The building was erected in 1927.[1]
The bank foreclosed on the club's mortgage in 1931.[2] It became a hotel for men that rented rooms by the week in the 1930s, and a kosher hotel in the 1940s and 1950s, and a single-room-occupancy hotel in the 1960s. From 1936, it was known as The Hotel Riverside Plaza.[3] At the height of the urban decay of the 1970s it was purchased by the nonprofit drug and alcohol rehabilitation organization Phoenix House.[4] It was turned into an upscale condominium in 1984.[2] The New York Daily News describes it as the city's "most mystical and intriguing condominium."[4] The Capitol Records artist Stan Kenton recorded the album Cuban Fire in this building in 1956 .
The Neo-Romanesque building was designed by the New York architectural firm Clinton Russell Wells George and Holton.[2]
The facade was designed as an homage to Freemasonry, particularly by incorporating aspects of biblical descriptions of the Temple of Solomon,[5] a significant building in Masonic tradition.[6] The facade also features many carvings of symbols adopted by the Masons, such as the all-seeing eye, the hourglass, the level, the hexagram, the beehive and the Bible. The door is framed by two large pillars representing Boaz and Jachin, the pillars that stood at the entrance to King Solomon's Temple.[4] The figures at the base of the pillars represent two figures of Masonic significance Hiram Abiff and King Solomon.[7] According to Bruno Bertuccioli, author of The Level Club: A New York City Story of the Twenties: Splendor, Decadence and Resurgence of a Monument to Human Ambition, the building was built as a Replica of the Jewish Temple. Bertuccioli describes the building as "the only true-to-size rendering of King Solomon's Temple that exists in the world today."[4] [5]

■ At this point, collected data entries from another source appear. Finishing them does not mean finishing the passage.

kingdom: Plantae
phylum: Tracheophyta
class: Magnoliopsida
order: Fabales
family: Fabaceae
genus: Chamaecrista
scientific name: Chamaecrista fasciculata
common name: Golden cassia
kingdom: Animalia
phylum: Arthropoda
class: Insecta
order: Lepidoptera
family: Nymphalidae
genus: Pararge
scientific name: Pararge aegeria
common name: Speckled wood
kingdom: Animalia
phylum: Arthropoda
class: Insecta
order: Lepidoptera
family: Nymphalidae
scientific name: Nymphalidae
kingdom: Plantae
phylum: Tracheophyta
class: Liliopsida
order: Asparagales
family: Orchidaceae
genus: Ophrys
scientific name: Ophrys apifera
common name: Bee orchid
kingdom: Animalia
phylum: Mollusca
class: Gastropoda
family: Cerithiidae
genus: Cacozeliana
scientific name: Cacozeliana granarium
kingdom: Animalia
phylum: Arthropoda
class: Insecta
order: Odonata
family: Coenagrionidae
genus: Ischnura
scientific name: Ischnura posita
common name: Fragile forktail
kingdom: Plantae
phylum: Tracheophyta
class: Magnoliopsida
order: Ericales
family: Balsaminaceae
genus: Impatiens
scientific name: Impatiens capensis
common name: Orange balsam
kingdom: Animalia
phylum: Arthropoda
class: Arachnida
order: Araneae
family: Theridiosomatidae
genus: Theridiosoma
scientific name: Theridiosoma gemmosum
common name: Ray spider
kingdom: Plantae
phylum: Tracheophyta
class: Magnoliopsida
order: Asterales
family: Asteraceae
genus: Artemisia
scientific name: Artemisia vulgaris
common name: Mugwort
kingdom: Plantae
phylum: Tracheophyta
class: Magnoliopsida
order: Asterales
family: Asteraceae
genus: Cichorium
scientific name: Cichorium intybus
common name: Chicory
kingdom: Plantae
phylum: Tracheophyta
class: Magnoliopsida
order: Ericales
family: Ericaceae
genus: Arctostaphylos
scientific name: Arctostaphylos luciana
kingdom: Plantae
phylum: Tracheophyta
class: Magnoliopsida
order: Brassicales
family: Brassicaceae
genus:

The building's original grand lobby, featuring a two-story atrium with balcony and grand staircases is intact.[8] The building originally included "a swimming pool, bowling alley, 4,000-seat auditorium, dining halls, gymnasium, racquetball courts, a club floor, billiards room and rooftop gardens."[4] It did not include lodge meeting rooms. While none of these survive, the facade is "perfectly preserved."[4] The building was listed on the National Register of Historic Places in 1984.[4]